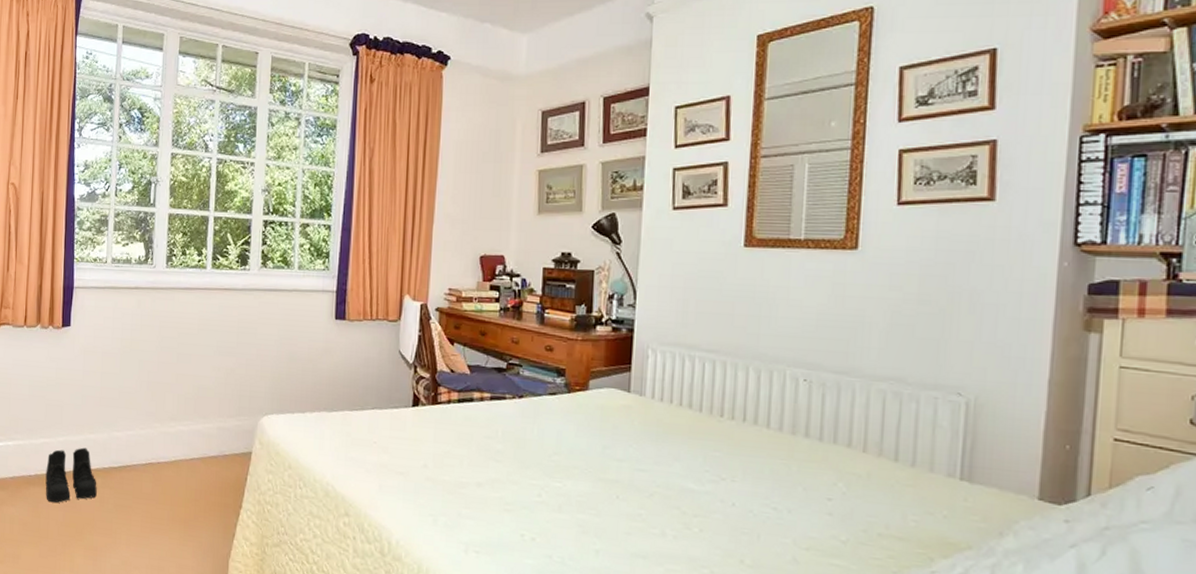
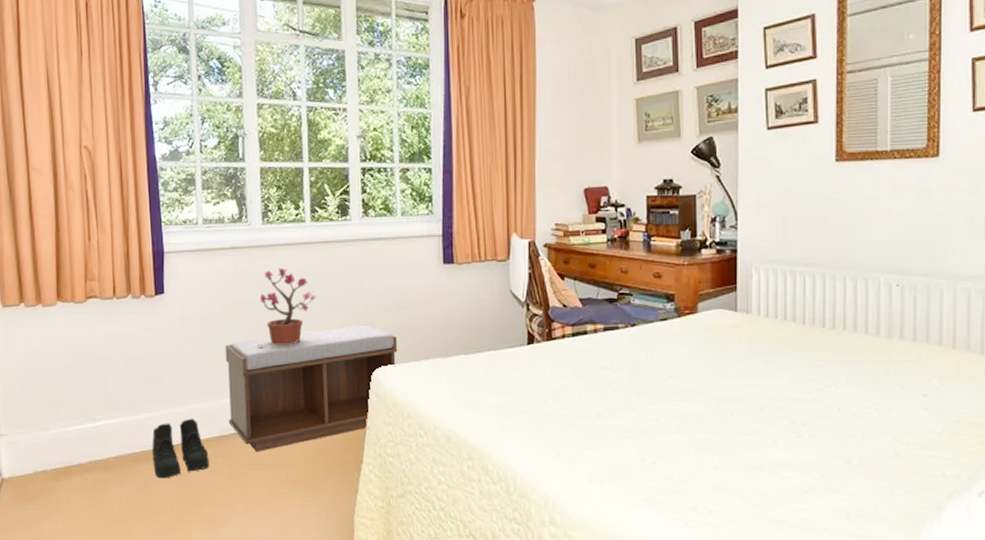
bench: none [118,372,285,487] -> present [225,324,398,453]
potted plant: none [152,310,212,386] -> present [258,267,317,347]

---

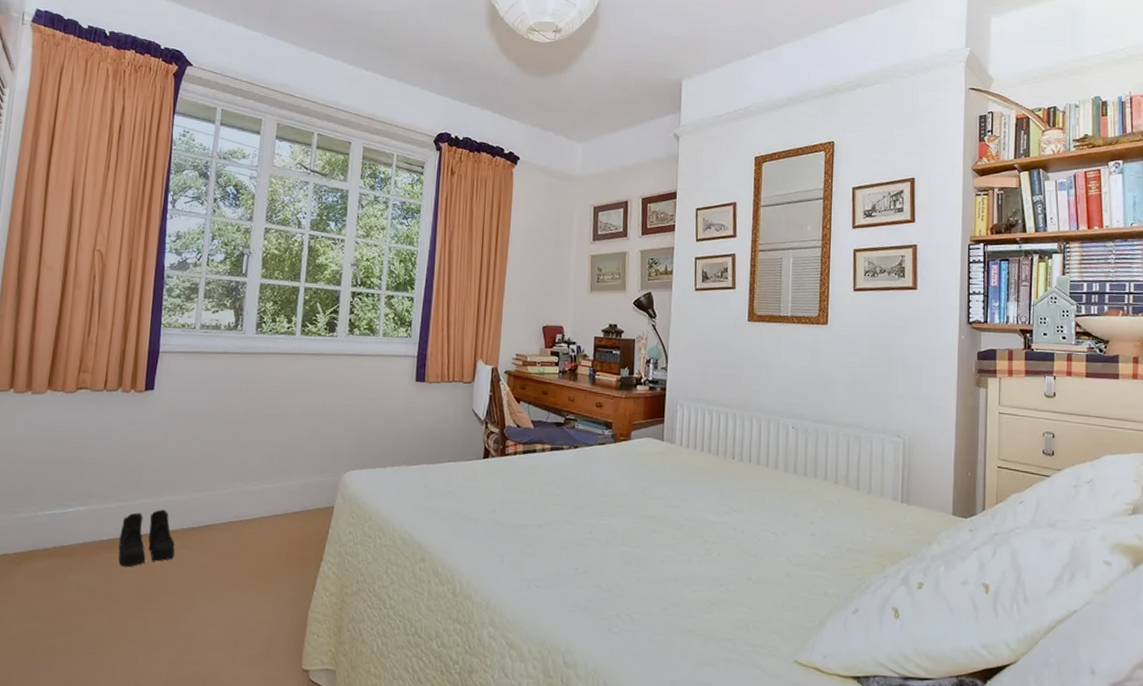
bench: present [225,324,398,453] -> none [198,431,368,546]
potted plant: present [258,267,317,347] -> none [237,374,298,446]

**Problem statement**
Give back precisely the lines above that start at the line containing "bench: present [225,324,398,453]" and end at the line containing "potted plant: present", inclusive. No other lines belong in the output.

**Your response**
bench: present [225,324,398,453] -> none [198,431,368,546]
potted plant: present [258,267,317,347] -> none [237,374,298,446]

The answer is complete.